Document excerpt:
#1
My favorite summer activity is called “friends with pools who live within a 5-mile radius.”
— sixfootcandy (@sixfootcandy) June 26, 2024
#2
My teen said he knows he has a lot of things to do, but it’s summer vacation and he “prefers to ease into his day.”
— Mommy Needs A Life (@mom_needsalife) June 24, 2024
It’s 3pm.
#3
My son’s new landlord asked if I wanted a key to the house he will be sharing with three other 19 year old boys and I’ve never wanted anything less in my entire life.
— Sweet Momissa (@sweetmomissa) June 22, 2024
#4
I can't be the only one who, when my dog is curled up beside me, try to explain to them the reason I'm getting up and that I'll be right back and not to move?
— Eric Alper 🎧 (@ThatEricAlper) June 27, 2024
#5
I’m at the age where if I see a chair 🪑 I’m gone take me a lil seat.
— Lavion (@Cantstyle) June 26, 2024
#6
my toxic trait is thinking i’m one little treat away from all my problems being solved
— Adam (@adamgreattweet) June 25, 2024
#7
woegurt pic.twitter.com/2aJJfWD8eo
— Uncle Duke (@UncleDuke1969) June 27, 2024
#8
I’m so old, I remember when social media was a just fun little experiment to connect with former classmates, and now it’s a full blown dystopian nightmare.
— Lurkin' Mom (@LurkAtHomeMom) June 25, 2024
#9
“wow,” said the two-year-old neighbor boy petting one of our cats for the first time, “there are bones in here”
— rachelle toarmino (@rchlltrmn) June 23, 2024
#10
To the human who added coffee to the word cake justifying the eating of cake for breakfast I salute you unnamed hero
— LorazeKim ™ 🏴☠️🇺🇸🇮🇹🏁 (@_KimberleyAnna) June 26, 2024
#11
me: [jumping on the trampoline]
— Dadman Walking (@dadmann_walking) June 24, 2024
9: hey dad can you land on your back and stand back up?!

Exercise aim: Continue the numbered list of funny social media posts, starting right after its last line.

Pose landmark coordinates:
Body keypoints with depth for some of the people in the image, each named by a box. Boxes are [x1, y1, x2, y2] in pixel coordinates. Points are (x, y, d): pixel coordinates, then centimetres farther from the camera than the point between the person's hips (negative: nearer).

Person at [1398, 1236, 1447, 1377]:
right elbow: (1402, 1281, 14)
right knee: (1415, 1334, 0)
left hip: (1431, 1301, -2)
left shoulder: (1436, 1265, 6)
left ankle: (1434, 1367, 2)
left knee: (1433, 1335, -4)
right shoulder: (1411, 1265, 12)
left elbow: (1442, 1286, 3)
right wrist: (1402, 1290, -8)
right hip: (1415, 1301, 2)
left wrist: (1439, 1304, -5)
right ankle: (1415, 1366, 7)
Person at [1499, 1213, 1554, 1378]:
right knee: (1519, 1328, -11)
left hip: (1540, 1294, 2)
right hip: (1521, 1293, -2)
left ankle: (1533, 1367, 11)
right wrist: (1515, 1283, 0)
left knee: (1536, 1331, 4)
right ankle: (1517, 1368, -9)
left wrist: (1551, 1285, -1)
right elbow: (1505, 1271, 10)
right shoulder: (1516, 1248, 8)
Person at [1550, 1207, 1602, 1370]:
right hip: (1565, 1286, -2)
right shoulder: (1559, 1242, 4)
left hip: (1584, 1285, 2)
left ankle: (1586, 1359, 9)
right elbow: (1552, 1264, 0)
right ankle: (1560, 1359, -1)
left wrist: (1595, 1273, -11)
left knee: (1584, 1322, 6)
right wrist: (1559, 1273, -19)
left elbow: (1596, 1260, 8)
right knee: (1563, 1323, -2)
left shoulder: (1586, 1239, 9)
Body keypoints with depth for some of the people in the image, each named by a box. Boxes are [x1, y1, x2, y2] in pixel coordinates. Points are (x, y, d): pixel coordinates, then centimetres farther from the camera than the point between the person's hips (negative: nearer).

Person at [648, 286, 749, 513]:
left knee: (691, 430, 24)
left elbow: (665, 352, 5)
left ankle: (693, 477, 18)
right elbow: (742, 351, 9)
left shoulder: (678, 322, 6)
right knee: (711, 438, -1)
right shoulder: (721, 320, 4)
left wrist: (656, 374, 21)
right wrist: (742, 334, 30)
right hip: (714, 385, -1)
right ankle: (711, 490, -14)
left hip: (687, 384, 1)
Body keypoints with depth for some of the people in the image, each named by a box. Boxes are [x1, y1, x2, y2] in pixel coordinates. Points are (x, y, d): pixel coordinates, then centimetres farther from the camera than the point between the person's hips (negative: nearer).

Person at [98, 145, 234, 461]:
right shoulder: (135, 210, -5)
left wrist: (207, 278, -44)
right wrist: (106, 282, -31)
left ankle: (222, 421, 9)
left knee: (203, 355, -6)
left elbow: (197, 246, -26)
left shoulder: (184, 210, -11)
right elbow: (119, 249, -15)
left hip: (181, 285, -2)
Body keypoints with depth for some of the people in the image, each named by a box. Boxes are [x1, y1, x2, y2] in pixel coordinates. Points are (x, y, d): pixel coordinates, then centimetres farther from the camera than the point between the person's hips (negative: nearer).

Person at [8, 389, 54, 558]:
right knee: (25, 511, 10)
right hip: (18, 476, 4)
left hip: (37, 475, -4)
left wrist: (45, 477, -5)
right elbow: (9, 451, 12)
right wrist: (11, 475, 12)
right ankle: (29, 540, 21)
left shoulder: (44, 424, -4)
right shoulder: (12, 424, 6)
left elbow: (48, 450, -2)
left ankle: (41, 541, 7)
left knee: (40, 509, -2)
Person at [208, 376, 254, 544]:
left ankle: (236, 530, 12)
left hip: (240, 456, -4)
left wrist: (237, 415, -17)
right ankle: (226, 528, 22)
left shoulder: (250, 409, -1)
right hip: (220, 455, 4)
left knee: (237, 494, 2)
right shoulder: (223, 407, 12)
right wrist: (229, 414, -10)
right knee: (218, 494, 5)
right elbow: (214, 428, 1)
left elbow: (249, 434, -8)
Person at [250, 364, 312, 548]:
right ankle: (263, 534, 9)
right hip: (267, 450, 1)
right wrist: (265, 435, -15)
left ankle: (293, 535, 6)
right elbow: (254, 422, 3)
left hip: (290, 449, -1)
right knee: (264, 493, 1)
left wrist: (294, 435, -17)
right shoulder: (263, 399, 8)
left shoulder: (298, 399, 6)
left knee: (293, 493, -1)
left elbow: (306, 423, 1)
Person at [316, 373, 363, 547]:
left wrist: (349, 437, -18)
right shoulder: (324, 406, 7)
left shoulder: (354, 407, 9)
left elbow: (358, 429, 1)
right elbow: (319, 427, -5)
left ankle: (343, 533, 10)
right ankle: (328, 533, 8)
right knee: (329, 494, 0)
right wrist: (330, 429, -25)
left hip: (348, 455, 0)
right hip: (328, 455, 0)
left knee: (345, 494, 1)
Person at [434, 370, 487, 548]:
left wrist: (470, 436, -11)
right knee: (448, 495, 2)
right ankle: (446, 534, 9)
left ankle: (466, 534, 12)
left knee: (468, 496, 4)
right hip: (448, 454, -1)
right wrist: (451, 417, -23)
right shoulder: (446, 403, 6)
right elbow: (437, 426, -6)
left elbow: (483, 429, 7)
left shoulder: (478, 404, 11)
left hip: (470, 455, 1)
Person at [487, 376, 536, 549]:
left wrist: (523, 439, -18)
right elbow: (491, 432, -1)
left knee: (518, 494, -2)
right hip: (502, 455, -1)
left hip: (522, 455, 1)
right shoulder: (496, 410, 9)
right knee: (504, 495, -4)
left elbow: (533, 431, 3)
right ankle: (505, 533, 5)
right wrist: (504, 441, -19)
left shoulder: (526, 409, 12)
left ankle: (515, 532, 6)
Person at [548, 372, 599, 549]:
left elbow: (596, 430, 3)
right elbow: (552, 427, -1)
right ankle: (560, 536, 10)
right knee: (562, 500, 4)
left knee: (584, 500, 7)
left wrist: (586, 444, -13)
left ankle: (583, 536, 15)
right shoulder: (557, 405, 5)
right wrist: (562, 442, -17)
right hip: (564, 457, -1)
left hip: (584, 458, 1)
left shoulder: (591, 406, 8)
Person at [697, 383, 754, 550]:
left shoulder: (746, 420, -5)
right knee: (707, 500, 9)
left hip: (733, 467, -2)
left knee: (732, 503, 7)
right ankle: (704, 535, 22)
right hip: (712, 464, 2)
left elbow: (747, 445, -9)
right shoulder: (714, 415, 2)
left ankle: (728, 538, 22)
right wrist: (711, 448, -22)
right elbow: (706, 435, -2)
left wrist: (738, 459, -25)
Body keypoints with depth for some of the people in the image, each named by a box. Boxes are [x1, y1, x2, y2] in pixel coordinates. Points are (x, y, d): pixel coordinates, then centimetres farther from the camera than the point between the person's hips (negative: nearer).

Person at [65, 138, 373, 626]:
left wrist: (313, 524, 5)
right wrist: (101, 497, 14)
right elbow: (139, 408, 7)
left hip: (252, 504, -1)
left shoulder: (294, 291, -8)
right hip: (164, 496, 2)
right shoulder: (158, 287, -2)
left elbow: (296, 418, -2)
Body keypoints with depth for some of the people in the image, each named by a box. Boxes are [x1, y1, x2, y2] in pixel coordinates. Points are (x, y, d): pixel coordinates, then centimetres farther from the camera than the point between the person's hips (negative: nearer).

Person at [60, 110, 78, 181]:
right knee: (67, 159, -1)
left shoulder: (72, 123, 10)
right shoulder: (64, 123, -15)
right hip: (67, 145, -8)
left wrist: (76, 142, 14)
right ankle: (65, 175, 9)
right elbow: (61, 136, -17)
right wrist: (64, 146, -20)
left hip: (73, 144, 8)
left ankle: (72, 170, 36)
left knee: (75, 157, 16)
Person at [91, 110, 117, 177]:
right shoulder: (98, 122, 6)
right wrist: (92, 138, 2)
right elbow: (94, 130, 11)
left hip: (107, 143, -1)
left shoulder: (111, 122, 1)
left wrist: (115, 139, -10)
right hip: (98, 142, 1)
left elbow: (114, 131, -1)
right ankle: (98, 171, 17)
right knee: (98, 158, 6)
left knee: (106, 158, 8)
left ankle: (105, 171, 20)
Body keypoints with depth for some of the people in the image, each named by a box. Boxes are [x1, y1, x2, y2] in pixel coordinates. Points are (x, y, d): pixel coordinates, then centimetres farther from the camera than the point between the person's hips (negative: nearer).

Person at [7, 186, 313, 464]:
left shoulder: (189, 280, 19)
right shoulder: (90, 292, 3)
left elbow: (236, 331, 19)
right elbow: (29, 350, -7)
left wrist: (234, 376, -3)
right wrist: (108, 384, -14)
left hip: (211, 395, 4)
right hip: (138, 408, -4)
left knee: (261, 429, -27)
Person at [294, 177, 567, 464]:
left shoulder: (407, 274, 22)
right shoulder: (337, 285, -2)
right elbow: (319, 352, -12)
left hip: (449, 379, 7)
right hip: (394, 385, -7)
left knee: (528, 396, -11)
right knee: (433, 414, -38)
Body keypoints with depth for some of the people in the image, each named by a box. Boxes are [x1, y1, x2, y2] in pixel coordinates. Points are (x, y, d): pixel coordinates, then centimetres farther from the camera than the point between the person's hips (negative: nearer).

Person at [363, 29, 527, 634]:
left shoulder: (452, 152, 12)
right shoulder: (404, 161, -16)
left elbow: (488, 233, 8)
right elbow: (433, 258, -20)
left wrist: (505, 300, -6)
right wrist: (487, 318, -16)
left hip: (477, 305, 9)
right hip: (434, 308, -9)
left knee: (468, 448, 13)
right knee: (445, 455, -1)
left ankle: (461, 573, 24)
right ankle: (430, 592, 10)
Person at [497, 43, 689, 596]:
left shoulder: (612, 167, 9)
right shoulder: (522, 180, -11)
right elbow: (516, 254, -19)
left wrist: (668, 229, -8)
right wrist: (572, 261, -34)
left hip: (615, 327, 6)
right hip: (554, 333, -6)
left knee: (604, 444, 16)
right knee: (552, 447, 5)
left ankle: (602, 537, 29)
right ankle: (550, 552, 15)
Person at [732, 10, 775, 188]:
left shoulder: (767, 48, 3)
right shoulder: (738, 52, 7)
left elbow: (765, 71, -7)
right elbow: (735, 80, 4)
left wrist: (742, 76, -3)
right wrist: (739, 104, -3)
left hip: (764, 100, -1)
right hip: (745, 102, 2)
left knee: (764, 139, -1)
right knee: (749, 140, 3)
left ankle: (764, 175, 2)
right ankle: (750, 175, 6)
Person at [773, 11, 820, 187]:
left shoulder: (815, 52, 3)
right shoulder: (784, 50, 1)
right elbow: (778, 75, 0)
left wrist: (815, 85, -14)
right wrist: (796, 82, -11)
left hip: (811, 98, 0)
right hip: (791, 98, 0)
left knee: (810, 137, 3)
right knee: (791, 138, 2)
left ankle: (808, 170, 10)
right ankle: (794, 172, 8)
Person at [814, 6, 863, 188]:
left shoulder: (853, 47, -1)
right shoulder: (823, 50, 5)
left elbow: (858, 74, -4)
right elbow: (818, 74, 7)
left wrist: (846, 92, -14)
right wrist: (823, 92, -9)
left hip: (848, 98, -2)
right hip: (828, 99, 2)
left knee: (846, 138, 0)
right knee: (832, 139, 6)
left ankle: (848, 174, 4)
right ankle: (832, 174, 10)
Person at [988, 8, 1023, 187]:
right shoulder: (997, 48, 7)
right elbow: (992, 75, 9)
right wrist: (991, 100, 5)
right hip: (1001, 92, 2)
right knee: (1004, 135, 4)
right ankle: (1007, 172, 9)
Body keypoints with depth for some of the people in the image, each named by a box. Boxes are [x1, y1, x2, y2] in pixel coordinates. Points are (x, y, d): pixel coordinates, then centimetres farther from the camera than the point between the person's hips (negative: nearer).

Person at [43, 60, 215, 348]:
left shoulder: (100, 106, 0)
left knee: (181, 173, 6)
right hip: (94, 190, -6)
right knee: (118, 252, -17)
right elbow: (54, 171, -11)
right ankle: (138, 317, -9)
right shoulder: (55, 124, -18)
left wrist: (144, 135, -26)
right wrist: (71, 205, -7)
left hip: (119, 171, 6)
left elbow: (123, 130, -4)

Reply to the task:
me: yea! I used to do that all the time! Here we go!
Narrator: he in fact could not. He felt as though all his organs hit his spine and every breath he had was knocked out upon impact.
#12
My husband found a deal on golf shoes from a Facebook ad. He was so excited bc they were so cheap. He said, “Can you BELIEVE this price?” I said, “You have to be careful of those ads, a lot are scams.”
— Lady Lawya (@Parkerlawyer) June 28, 2024
That conversation was 8 months ago and those shoes are still in transit.
#13
My 6yo brought home a big rock from the park and asked for a hammer so he could check it for diamonds, so there's my retirement plan
— meghan (@deloisivete) June 28, 2024
#14
*7yo plucks a sesame seed off his hamburger bun.*
— Hollie Harris (@allholls) June 24, 2024
7yo: If I plant this, will it grow a burger?
#15
Interesting how my kids get through a 7 hour school day with one snack and one lunch but when they're home for the summer they will die if they go longer than 20 minutes without eating something
— Kristen Mulrooney (@missmulrooney) June 23, 2024
#16
Please hesitate to reach out to me.
— Amanda B (@amandajpanda) June 26, 2024
#17
My daughter asking who left the cap off the glue like she thinks I sit around crafting and shit while she’s at camp.